Other devices are fixed to certain wavelengths because of gas transmission lines or design constraints. Although NECSELs are not tunable, their wavelengths can be adapted for specific applications. "Today, with epitaxial growth on GaAs substrates you can go from 915 to 1150 nm and we can grow a particular wavelength in this region to within ±1 nm," said Cannon.
Currently frequency doubling only yields visible wavelengths from 458 nm blue light up to 575 nm yellow light, but other wavelength ranges are possible by growing different III-V materials onto the GaAs substrate, says Cannon. The firm is looking at ways to directly generate red light without having to frequency double an infrared NECSEL.
"The high demand we are seeing now is for red in the 635-650 nm region," he commented, adding that there is also interest in 405 nm for bioanalytical instruments and holographic optical storage.
In producing high-power visible source NECSELs Novalux has moved well away from the roots of the technology in VCSELs. "We don't really follow the VCSEL market," said Cannon. "VCSEL manufacturers mostly target the telco market and we don't look at them as competitors."

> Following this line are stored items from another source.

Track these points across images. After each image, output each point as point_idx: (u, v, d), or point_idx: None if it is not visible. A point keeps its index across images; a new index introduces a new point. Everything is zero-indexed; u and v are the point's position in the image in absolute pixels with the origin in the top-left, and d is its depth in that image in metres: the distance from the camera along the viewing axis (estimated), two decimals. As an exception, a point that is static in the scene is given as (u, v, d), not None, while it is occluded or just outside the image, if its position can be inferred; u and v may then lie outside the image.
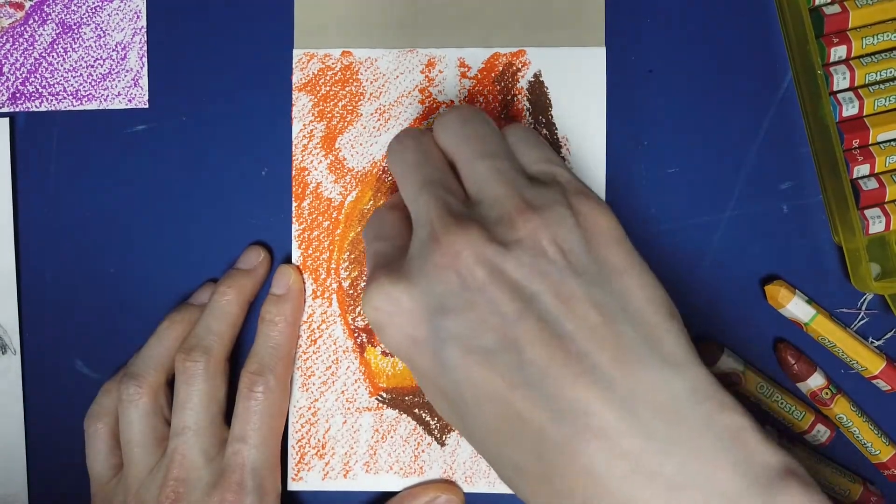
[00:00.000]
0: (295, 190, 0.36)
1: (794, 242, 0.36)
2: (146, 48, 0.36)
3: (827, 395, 0.35)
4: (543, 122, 0.35)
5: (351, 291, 0.36)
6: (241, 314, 0.35)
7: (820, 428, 0.36)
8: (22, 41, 0.37)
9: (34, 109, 0.37)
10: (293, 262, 0.36)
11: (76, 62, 0.37)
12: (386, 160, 0.31)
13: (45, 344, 0.37)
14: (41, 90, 0.37)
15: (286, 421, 0.35)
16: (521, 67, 0.36)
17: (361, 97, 0.36)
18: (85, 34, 0.37)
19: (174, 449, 0.33)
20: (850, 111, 0.34)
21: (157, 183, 0.37)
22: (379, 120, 0.36)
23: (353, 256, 0.36)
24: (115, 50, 0.37)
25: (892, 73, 0.35)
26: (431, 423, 0.35)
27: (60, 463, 0.37)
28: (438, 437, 0.35)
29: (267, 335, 0.34)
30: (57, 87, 0.37)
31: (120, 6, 0.37)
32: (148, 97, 0.37)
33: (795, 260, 0.36)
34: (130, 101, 0.37)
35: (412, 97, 0.36)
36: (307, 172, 0.36)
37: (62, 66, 0.37)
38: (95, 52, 0.37)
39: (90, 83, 0.37)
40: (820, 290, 0.36)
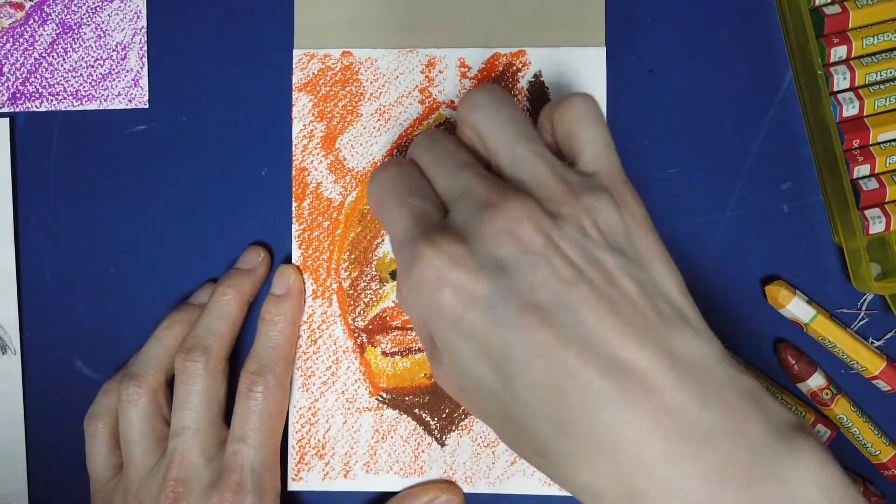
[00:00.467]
0: (295, 190, 0.36)
1: (794, 242, 0.36)
2: (146, 48, 0.37)
3: (827, 395, 0.35)
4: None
5: (351, 291, 0.36)
6: (240, 314, 0.35)
7: (820, 428, 0.36)
8: (22, 41, 0.37)
9: (34, 109, 0.37)
10: (293, 262, 0.36)
11: (76, 62, 0.37)
12: (410, 147, 0.31)
13: (45, 344, 0.37)
14: (41, 90, 0.37)
15: (286, 421, 0.35)
16: (521, 68, 0.36)
17: (361, 97, 0.36)
18: (85, 34, 0.37)
19: (174, 449, 0.33)
20: (850, 111, 0.34)
21: (157, 183, 0.37)
22: (379, 120, 0.36)
23: (353, 257, 0.36)
24: (115, 50, 0.37)
25: (892, 73, 0.35)
26: (432, 423, 0.35)
27: (60, 463, 0.37)
28: (438, 437, 0.35)
29: (267, 335, 0.34)
30: (57, 87, 0.37)
31: (120, 6, 0.37)
32: (148, 97, 0.37)
33: (796, 260, 0.36)
34: (130, 101, 0.37)
35: (412, 97, 0.36)
36: (307, 172, 0.36)
37: (62, 66, 0.37)
38: (95, 52, 0.37)
39: (90, 83, 0.37)
40: (820, 290, 0.36)
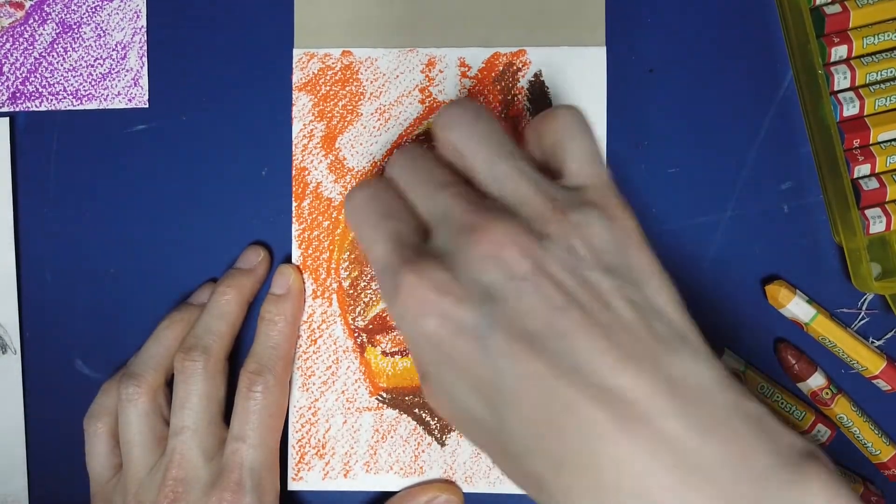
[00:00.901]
0: (295, 190, 0.36)
1: (794, 242, 0.36)
2: (146, 48, 0.36)
3: (827, 395, 0.35)
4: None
5: (351, 291, 0.36)
6: (240, 314, 0.35)
7: (820, 428, 0.36)
8: (22, 41, 0.37)
9: (34, 109, 0.37)
10: (293, 261, 0.36)
11: (76, 62, 0.37)
12: (387, 166, 0.30)
13: (45, 344, 0.37)
14: (41, 90, 0.37)
15: (286, 421, 0.35)
16: (521, 67, 0.36)
17: (361, 97, 0.36)
18: (85, 34, 0.37)
19: (173, 448, 0.33)
20: (850, 111, 0.34)
21: (157, 183, 0.36)
22: (379, 120, 0.36)
23: (353, 256, 0.36)
24: (115, 49, 0.37)
25: (892, 72, 0.35)
26: (432, 423, 0.35)
27: (60, 463, 0.37)
28: (438, 437, 0.35)
29: (266, 335, 0.34)
30: (57, 86, 0.37)
31: (120, 6, 0.37)
32: (148, 97, 0.37)
33: (796, 260, 0.36)
34: (130, 100, 0.37)
35: (412, 97, 0.36)
36: (307, 172, 0.36)
37: (62, 65, 0.37)
38: (95, 51, 0.37)
39: (90, 83, 0.37)
40: (820, 289, 0.36)
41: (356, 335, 0.36)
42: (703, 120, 0.36)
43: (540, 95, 0.36)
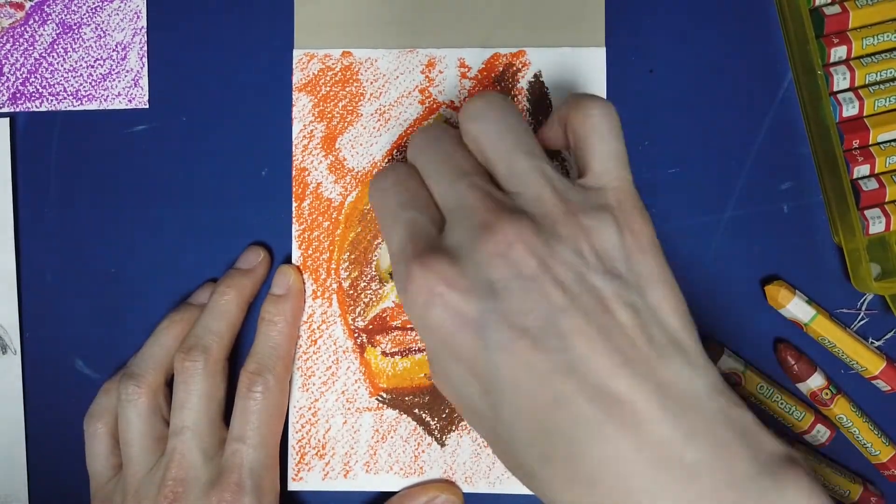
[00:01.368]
0: (295, 190, 0.36)
1: (794, 243, 0.36)
2: (146, 48, 0.37)
3: (827, 395, 0.35)
4: (544, 122, 0.35)
5: (351, 292, 0.36)
6: (240, 314, 0.35)
7: (820, 428, 0.36)
8: (22, 41, 0.37)
9: (34, 109, 0.37)
10: (293, 262, 0.36)
11: (76, 62, 0.37)
12: (409, 145, 0.30)
13: (45, 344, 0.37)
14: (41, 90, 0.37)
15: (286, 421, 0.35)
16: (521, 68, 0.36)
17: (361, 97, 0.36)
18: (85, 34, 0.37)
19: (173, 448, 0.33)
20: (850, 111, 0.34)
21: (157, 183, 0.37)
22: (379, 120, 0.36)
23: (353, 257, 0.36)
24: (115, 50, 0.37)
25: (892, 73, 0.35)
26: (432, 423, 0.35)
27: (60, 463, 0.37)
28: (438, 437, 0.35)
29: (266, 335, 0.34)
30: (57, 87, 0.37)
31: (120, 6, 0.37)
32: (148, 97, 0.37)
33: (795, 260, 0.36)
34: (130, 101, 0.37)
35: (412, 97, 0.36)
36: (307, 173, 0.36)
37: (62, 66, 0.37)
38: (96, 52, 0.37)
39: (90, 83, 0.37)
40: (820, 290, 0.36)
41: (356, 335, 0.36)
42: (703, 120, 0.36)
43: (540, 96, 0.36)
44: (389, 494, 0.35)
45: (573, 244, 0.25)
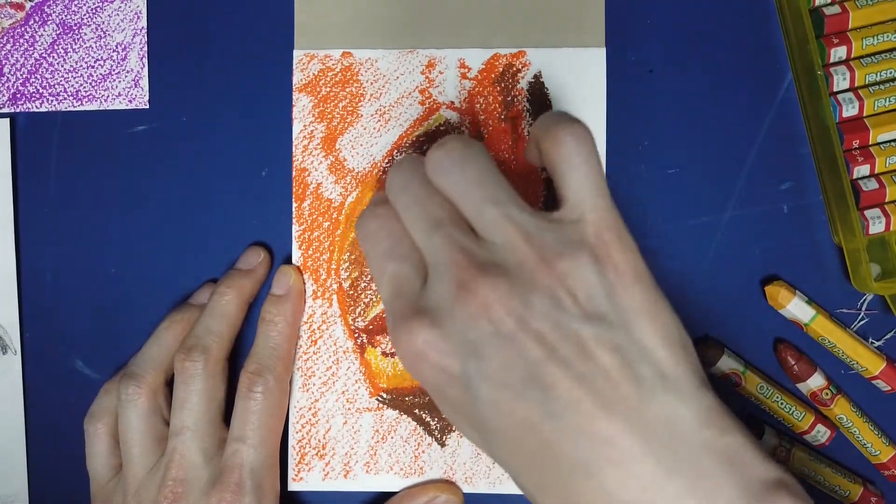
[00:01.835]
0: (295, 190, 0.36)
1: (794, 243, 0.36)
2: (146, 49, 0.37)
3: (827, 395, 0.35)
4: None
5: (351, 292, 0.36)
6: (240, 314, 0.35)
7: (820, 428, 0.36)
8: (22, 42, 0.37)
9: (34, 110, 0.37)
10: (293, 262, 0.36)
11: (76, 63, 0.37)
12: (386, 183, 0.30)
13: (45, 344, 0.37)
14: (41, 91, 0.37)
15: (286, 421, 0.35)
16: (521, 68, 0.36)
17: (362, 98, 0.36)
18: (85, 35, 0.37)
19: (173, 449, 0.33)
20: (850, 112, 0.34)
21: (157, 184, 0.37)
22: (379, 121, 0.36)
23: (353, 257, 0.36)
24: (115, 50, 0.37)
25: (892, 73, 0.35)
26: (432, 423, 0.35)
27: (60, 463, 0.37)
28: (439, 437, 0.35)
29: (266, 335, 0.34)
30: (57, 87, 0.37)
31: (120, 7, 0.37)
32: (148, 98, 0.37)
33: (795, 260, 0.36)
34: (131, 101, 0.37)
35: (412, 98, 0.36)
36: (307, 173, 0.36)
37: (63, 66, 0.37)
38: (96, 52, 0.37)
39: (90, 84, 0.37)
40: (820, 290, 0.36)
41: (356, 336, 0.36)
42: (703, 120, 0.36)
43: (540, 97, 0.36)
44: (389, 495, 0.35)
45: (550, 293, 0.25)
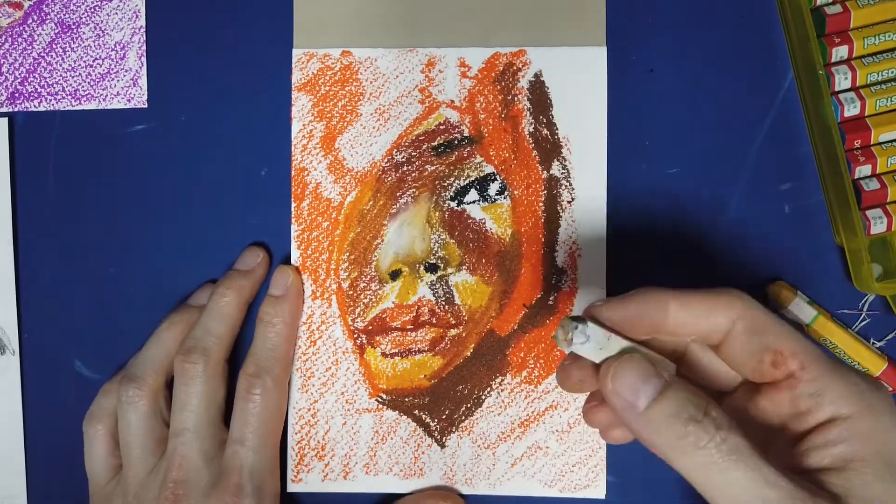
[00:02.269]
0: (294, 190, 0.36)
1: (795, 243, 0.36)
2: (145, 48, 0.36)
3: (828, 396, 0.35)
4: (544, 122, 0.35)
5: (350, 292, 0.36)
6: (239, 316, 0.35)
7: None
8: (21, 41, 0.37)
9: (33, 109, 0.36)
10: (292, 262, 0.36)
11: (75, 62, 0.36)
12: None
13: (44, 344, 0.37)
14: (40, 90, 0.36)
15: (285, 422, 0.35)
16: (521, 67, 0.36)
17: (361, 97, 0.36)
18: (84, 34, 0.36)
19: (173, 450, 0.33)
20: (851, 111, 0.34)
21: (156, 183, 0.36)
22: (379, 120, 0.36)
23: (352, 257, 0.36)
24: (113, 49, 0.36)
25: (893, 73, 0.34)
26: (431, 424, 0.35)
27: (59, 463, 0.37)
28: (438, 438, 0.35)
29: (265, 336, 0.34)
30: (56, 86, 0.36)
31: (119, 6, 0.36)
32: (147, 97, 0.36)
33: (797, 261, 0.36)
34: (129, 100, 0.36)
35: (412, 97, 0.36)
36: (307, 173, 0.36)
37: (61, 65, 0.36)
38: (94, 51, 0.36)
39: (89, 83, 0.36)
40: (821, 290, 0.36)
41: (356, 336, 0.36)
42: (703, 120, 0.36)
43: (540, 96, 0.35)
44: (389, 496, 0.35)
45: None
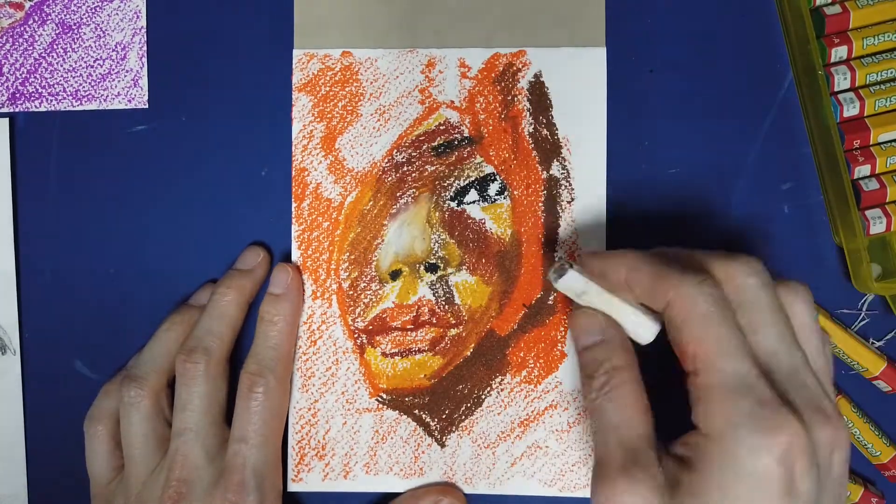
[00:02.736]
0: (295, 190, 0.36)
1: (794, 243, 0.36)
2: (146, 48, 0.36)
3: (827, 395, 0.35)
4: (544, 122, 0.35)
5: (351, 292, 0.36)
6: (240, 315, 0.35)
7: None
8: (22, 41, 0.37)
9: (34, 110, 0.37)
10: (293, 262, 0.36)
11: (76, 62, 0.37)
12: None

And in the future the company could move even further away from traditional VCSELs. It is currently developing two other concepts that could evolve into commercial products. The first product, known as Stellar, is much smaller than the Protera and is able to generate visible light. The firm's other project, the Magnus laser, is to make an array or strip of NECSELs. These could be cut from a single wafer and yield higher-power lasers for applications such as flow cytometry and micro-materials processing.
Novalux is already discussing its ideas with customers. And if Cannon's predictions are right, then ideas such as these could pose a significant threat to the manufacturers of traditional lasers.